** TASK REQUIREMENTS **
Lines in the records below that contain the word "center" must each be copied.

[Rendered images with source text]
======
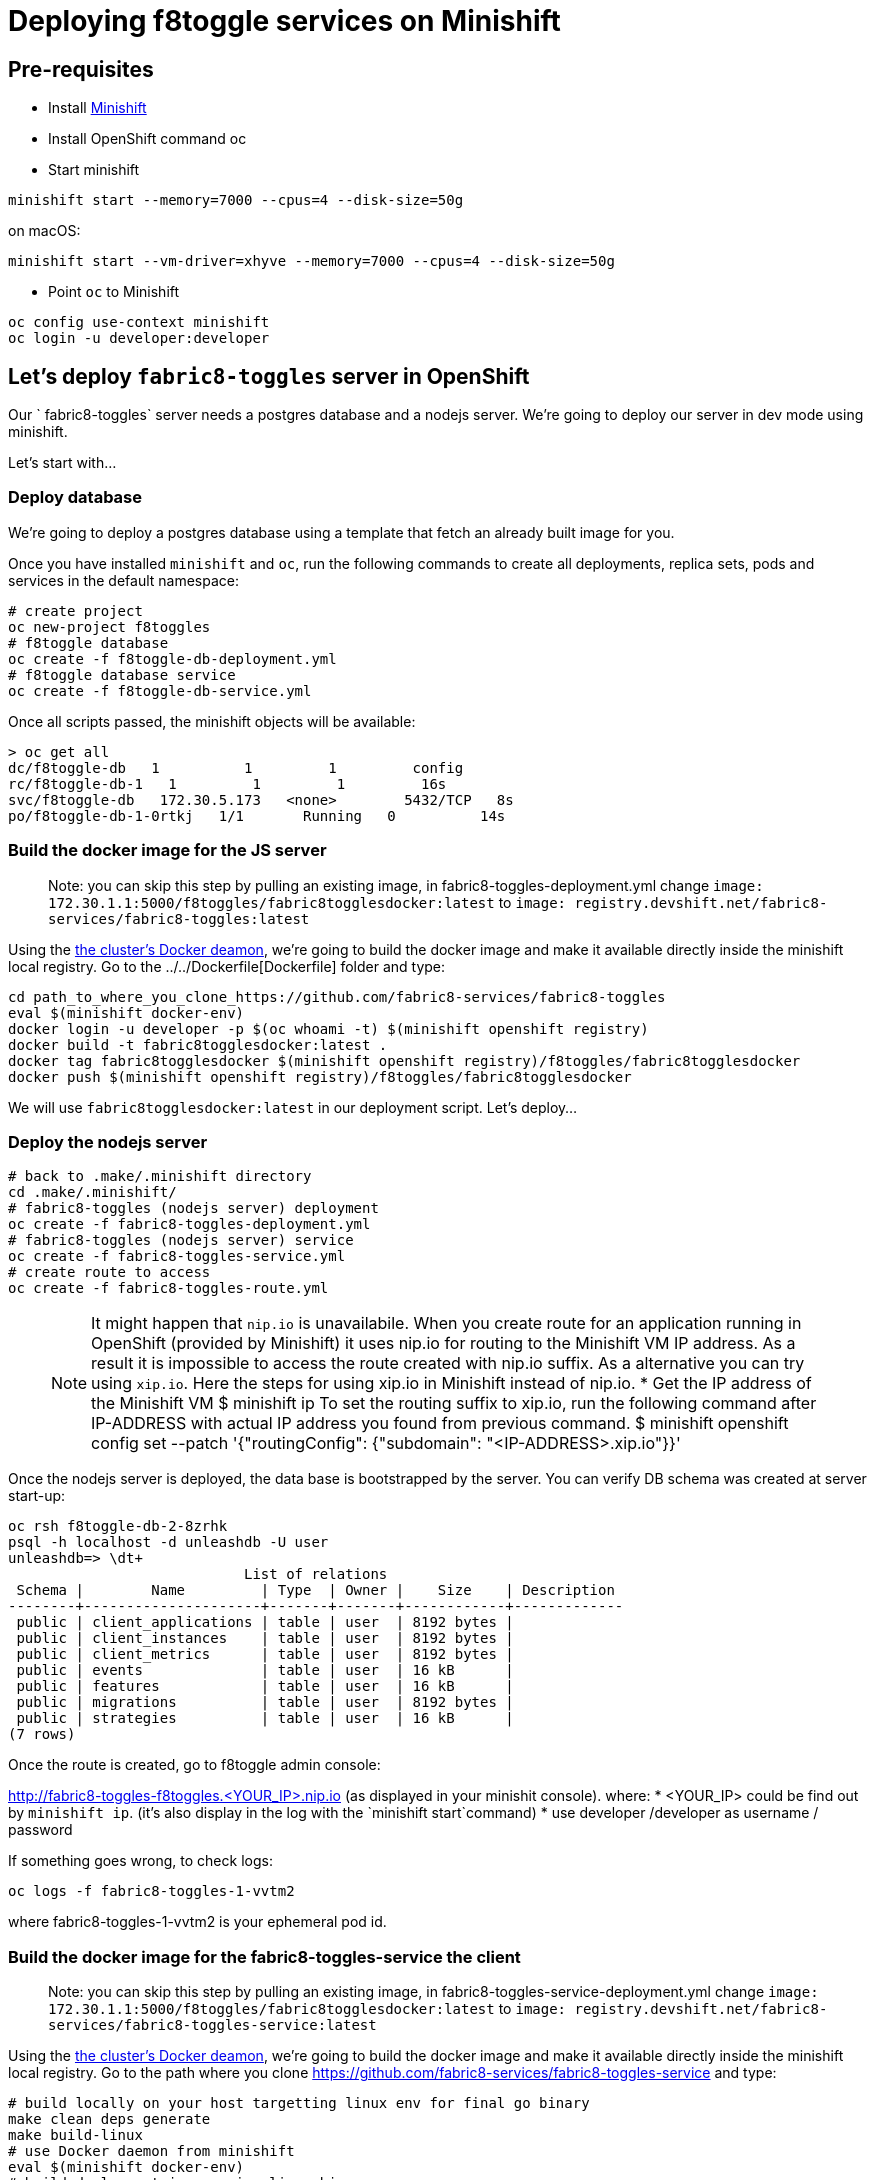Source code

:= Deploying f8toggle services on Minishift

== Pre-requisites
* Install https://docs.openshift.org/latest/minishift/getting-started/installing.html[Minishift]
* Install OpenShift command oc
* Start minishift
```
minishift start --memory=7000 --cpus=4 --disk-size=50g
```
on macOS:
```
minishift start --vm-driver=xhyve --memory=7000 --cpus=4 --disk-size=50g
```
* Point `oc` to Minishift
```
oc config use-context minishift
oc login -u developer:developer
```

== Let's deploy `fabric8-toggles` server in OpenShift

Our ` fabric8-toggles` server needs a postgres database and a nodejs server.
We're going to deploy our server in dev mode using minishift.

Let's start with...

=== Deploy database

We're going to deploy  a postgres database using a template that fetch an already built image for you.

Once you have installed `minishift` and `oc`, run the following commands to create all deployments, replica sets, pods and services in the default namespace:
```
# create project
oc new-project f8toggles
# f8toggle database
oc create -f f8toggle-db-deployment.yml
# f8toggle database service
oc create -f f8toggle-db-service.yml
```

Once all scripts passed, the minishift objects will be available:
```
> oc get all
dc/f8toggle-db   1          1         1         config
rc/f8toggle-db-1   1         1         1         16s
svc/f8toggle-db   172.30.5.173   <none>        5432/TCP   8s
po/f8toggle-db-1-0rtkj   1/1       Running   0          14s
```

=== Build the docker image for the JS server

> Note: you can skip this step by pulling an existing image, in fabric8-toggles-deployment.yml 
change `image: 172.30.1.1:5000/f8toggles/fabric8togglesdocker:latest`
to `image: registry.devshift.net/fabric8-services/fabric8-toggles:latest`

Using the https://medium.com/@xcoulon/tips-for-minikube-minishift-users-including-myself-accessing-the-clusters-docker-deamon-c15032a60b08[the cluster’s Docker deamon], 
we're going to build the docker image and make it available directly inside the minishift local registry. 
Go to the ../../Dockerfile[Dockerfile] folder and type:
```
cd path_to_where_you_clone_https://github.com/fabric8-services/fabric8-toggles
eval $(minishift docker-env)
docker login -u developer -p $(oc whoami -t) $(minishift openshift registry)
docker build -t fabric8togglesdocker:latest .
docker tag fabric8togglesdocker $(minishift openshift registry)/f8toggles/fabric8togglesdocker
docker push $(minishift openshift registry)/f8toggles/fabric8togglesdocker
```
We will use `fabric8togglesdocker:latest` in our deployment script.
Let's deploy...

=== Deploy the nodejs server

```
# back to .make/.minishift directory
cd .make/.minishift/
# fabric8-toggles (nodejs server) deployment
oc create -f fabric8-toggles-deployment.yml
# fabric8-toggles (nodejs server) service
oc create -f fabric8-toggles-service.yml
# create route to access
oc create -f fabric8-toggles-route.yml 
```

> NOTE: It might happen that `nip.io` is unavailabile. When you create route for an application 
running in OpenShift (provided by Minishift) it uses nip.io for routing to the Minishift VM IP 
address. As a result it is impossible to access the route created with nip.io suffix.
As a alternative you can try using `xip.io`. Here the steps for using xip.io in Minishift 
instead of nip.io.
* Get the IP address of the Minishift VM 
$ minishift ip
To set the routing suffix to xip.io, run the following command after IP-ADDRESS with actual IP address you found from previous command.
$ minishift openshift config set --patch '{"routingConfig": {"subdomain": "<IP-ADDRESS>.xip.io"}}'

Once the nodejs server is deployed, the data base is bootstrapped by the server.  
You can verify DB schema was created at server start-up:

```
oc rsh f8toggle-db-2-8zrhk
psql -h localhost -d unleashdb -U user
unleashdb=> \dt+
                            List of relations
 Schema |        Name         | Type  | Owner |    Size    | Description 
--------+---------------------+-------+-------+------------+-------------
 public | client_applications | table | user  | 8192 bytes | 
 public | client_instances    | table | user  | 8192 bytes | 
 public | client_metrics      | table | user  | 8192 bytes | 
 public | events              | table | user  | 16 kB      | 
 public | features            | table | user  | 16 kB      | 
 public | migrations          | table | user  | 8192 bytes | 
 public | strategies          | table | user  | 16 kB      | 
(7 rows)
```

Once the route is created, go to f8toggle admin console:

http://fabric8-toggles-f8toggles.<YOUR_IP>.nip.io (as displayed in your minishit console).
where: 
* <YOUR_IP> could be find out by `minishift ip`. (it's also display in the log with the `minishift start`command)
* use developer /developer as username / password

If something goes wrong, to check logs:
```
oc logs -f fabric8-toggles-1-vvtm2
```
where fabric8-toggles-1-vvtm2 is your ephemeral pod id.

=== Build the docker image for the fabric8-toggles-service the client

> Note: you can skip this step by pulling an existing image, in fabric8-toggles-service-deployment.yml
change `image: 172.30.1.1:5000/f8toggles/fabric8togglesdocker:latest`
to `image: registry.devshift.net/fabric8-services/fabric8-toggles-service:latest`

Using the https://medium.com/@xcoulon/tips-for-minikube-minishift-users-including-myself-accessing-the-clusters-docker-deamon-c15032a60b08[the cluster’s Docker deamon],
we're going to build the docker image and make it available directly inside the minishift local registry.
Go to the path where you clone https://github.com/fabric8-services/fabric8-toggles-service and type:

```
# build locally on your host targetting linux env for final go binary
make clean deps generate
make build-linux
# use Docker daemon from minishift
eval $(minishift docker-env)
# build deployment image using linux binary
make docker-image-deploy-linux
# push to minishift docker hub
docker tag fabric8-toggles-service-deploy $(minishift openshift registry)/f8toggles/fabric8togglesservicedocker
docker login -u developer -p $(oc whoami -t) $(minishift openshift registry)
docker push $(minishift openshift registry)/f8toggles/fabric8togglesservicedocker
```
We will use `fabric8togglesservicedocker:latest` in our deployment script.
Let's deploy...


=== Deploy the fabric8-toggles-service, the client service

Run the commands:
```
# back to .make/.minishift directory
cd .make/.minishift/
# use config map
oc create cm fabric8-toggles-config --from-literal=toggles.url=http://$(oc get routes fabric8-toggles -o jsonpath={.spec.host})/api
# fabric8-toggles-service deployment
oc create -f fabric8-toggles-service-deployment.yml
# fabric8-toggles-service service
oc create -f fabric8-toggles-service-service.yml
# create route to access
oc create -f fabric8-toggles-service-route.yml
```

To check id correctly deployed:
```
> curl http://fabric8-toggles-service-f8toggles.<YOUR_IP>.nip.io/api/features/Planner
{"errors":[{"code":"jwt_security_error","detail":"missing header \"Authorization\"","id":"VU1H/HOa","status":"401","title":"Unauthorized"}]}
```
======
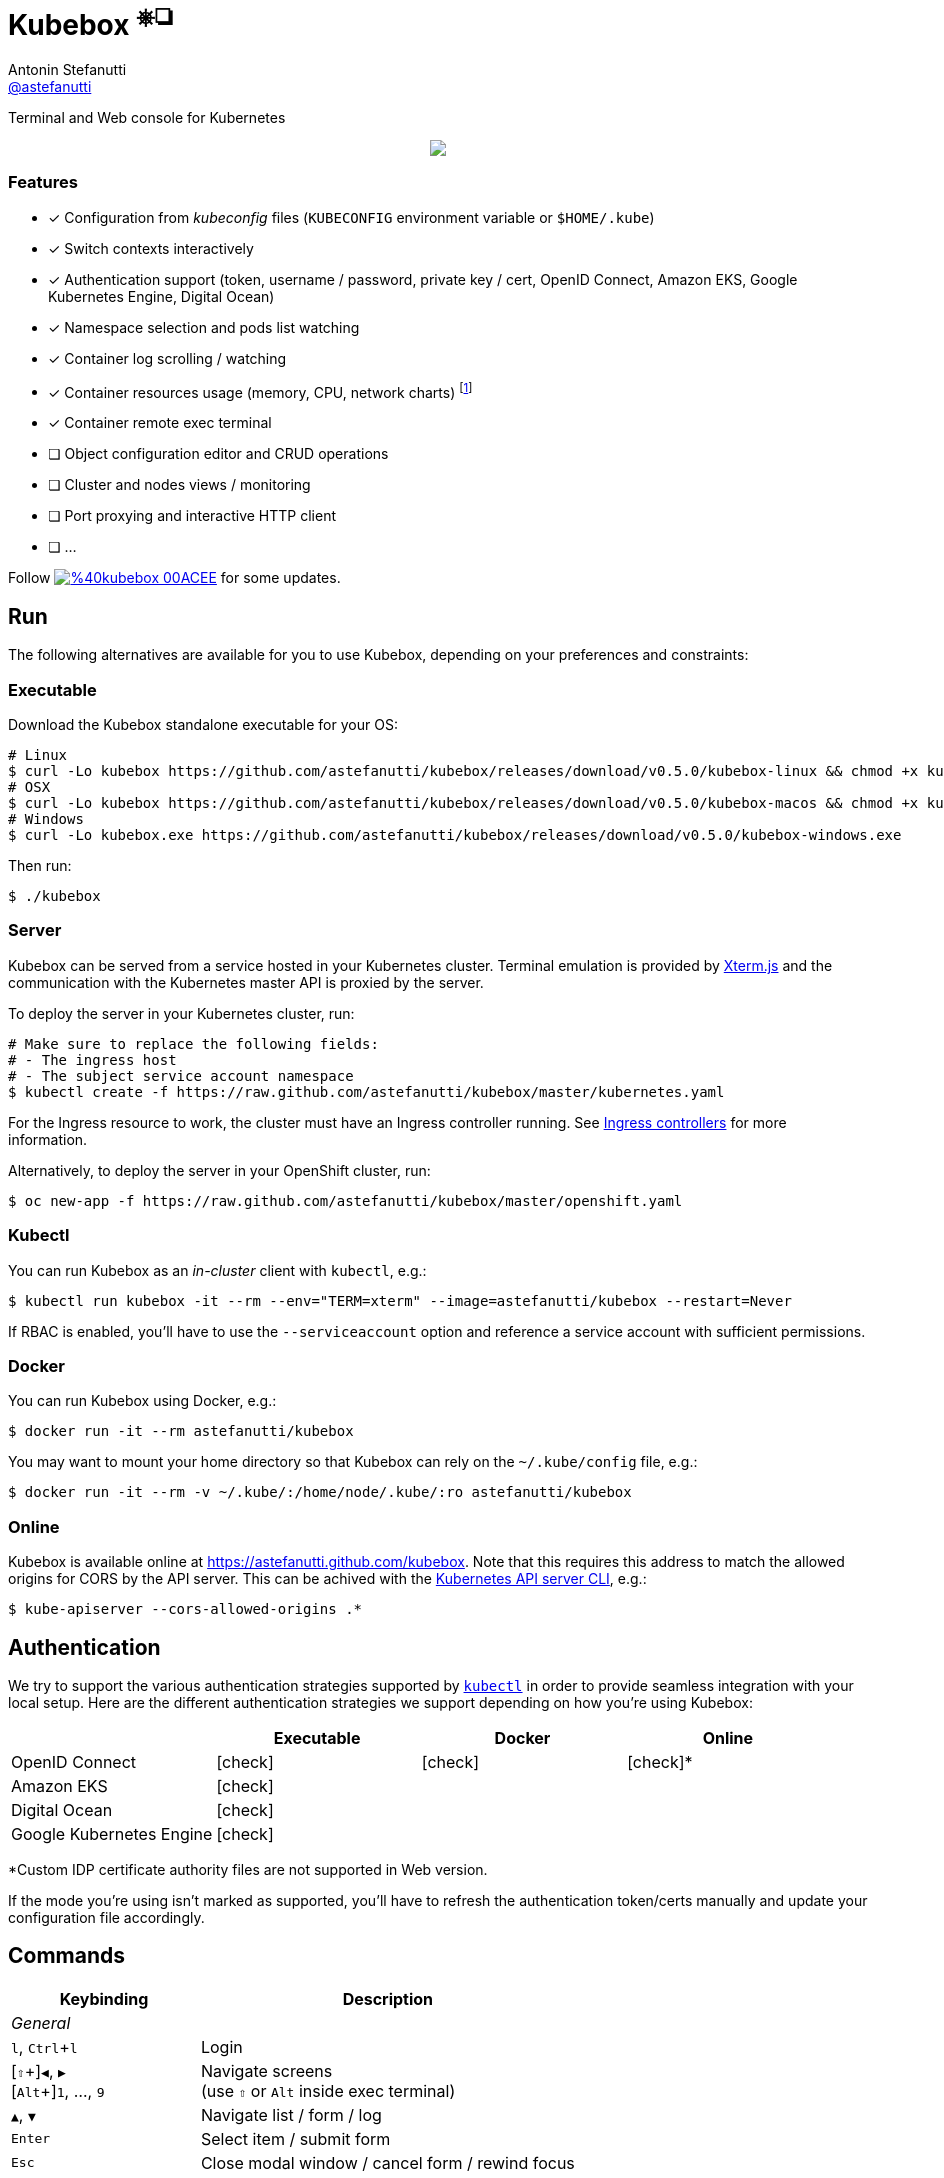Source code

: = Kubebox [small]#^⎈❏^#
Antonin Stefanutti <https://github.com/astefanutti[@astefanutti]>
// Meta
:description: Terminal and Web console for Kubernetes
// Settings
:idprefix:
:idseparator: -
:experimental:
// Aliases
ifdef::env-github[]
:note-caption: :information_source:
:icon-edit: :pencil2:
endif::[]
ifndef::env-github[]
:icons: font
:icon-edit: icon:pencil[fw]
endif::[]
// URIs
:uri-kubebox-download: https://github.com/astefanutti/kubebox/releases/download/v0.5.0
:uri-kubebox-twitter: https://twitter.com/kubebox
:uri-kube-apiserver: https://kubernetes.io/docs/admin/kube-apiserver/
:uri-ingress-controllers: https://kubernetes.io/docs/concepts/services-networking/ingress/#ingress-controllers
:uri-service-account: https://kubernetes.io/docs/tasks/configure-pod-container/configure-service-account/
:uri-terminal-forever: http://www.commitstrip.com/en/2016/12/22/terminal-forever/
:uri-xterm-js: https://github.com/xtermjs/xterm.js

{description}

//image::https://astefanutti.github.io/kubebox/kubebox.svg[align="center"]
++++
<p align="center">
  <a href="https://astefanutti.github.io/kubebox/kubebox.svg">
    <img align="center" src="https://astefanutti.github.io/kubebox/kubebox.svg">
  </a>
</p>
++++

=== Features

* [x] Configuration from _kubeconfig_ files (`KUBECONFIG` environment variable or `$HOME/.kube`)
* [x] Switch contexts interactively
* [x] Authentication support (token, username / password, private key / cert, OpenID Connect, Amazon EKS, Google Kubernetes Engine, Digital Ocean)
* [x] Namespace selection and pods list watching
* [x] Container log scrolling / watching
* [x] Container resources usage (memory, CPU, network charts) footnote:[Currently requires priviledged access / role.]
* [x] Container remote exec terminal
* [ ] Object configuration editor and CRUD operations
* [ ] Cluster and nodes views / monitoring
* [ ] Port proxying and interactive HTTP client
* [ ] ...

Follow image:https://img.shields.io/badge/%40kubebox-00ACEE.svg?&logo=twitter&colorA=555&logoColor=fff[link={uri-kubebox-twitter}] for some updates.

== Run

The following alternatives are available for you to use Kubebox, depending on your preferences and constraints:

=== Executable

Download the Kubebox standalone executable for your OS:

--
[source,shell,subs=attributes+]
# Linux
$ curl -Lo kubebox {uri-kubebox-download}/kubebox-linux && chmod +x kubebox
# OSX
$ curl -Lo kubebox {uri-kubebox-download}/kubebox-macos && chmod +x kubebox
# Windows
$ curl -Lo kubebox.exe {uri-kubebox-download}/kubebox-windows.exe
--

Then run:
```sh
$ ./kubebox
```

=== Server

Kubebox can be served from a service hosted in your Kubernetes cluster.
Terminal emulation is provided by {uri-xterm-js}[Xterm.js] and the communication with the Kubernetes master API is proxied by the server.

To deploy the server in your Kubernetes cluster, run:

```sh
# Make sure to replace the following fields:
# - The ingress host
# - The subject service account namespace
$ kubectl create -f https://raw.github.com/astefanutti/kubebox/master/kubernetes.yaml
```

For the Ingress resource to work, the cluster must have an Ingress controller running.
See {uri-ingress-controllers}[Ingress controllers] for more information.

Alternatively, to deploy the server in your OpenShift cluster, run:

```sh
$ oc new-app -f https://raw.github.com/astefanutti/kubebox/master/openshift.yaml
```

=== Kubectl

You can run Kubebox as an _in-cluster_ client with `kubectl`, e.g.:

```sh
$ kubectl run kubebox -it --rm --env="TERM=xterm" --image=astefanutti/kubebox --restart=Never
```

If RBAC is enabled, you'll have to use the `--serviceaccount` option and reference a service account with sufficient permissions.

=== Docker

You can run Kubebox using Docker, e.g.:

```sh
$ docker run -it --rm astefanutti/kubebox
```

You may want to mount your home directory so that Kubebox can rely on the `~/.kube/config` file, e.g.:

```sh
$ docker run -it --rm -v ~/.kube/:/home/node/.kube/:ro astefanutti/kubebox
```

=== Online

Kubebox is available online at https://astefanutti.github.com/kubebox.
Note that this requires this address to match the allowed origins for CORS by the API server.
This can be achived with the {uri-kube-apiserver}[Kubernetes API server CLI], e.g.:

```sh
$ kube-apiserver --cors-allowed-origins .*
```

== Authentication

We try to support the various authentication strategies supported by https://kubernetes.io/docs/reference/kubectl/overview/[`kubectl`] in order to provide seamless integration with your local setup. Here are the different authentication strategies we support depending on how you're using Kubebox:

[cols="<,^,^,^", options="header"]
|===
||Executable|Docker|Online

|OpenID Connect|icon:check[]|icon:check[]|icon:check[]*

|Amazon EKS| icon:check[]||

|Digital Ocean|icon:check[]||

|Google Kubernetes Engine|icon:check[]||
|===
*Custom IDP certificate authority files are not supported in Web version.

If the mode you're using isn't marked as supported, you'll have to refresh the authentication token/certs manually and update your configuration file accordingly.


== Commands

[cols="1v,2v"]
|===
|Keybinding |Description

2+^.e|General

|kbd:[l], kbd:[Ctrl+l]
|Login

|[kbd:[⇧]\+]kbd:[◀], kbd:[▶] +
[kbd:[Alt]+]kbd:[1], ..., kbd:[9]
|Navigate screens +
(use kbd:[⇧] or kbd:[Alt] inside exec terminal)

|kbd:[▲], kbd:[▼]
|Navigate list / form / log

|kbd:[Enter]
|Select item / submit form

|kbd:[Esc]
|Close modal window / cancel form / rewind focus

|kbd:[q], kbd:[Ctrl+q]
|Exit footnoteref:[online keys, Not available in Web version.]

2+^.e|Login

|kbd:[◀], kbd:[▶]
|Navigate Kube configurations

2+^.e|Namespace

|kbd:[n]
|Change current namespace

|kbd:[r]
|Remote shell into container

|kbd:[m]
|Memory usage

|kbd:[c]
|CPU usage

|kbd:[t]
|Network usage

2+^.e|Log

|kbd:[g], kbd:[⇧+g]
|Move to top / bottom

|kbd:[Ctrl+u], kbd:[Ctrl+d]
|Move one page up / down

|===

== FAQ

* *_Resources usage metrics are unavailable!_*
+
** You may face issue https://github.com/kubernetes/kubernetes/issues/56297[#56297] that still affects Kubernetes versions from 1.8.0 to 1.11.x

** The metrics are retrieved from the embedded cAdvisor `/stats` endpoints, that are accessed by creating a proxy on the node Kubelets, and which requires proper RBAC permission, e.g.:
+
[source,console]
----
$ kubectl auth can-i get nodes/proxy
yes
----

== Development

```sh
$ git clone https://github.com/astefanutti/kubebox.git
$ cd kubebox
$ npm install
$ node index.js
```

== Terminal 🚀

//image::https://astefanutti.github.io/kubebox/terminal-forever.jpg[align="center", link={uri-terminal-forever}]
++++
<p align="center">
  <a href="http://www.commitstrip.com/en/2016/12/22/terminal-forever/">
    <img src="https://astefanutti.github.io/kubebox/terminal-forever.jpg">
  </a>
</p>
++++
======
** OUTPUT **
//image::https://astefanutti.github.io/kubebox/kubebox.svg[align="center"]
<p align="center">
    <img align="center" src="https://astefanutti.github.io/kubebox/kubebox.svg">
//image::https://astefanutti.github.io/kubebox/terminal-forever.jpg[align="center", link={uri-terminal-forever}]
<p align="center">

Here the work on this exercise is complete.